Aim of the task – Give back the line containing "right knee: (233, 370)" along with every line after it, exactly, until the entries end.

Extracted entries –
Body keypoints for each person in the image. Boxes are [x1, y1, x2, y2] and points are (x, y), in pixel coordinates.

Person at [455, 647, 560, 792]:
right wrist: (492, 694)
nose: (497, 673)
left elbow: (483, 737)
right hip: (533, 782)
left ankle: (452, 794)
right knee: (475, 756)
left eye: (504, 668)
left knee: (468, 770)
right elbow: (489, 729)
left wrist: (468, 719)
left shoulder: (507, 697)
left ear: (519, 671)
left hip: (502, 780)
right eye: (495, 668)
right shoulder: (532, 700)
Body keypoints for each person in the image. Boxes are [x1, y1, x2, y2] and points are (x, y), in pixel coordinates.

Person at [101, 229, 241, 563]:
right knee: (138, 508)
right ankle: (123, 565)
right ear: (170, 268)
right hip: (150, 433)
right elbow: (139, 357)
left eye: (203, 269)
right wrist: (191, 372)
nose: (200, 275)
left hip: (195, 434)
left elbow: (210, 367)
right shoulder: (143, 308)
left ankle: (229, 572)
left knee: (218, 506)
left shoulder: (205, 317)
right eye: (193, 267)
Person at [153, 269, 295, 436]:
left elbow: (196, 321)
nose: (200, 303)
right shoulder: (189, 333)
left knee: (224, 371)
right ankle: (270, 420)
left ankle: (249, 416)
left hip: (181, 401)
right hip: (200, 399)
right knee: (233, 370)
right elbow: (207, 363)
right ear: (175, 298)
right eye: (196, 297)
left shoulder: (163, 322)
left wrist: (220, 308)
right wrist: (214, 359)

Written reply –
right knee: (233, 370)
right elbow: (207, 363)
right ear: (175, 298)
right eye: (196, 297)
left shoulder: (163, 322)
left wrist: (220, 308)
right wrist: (214, 359)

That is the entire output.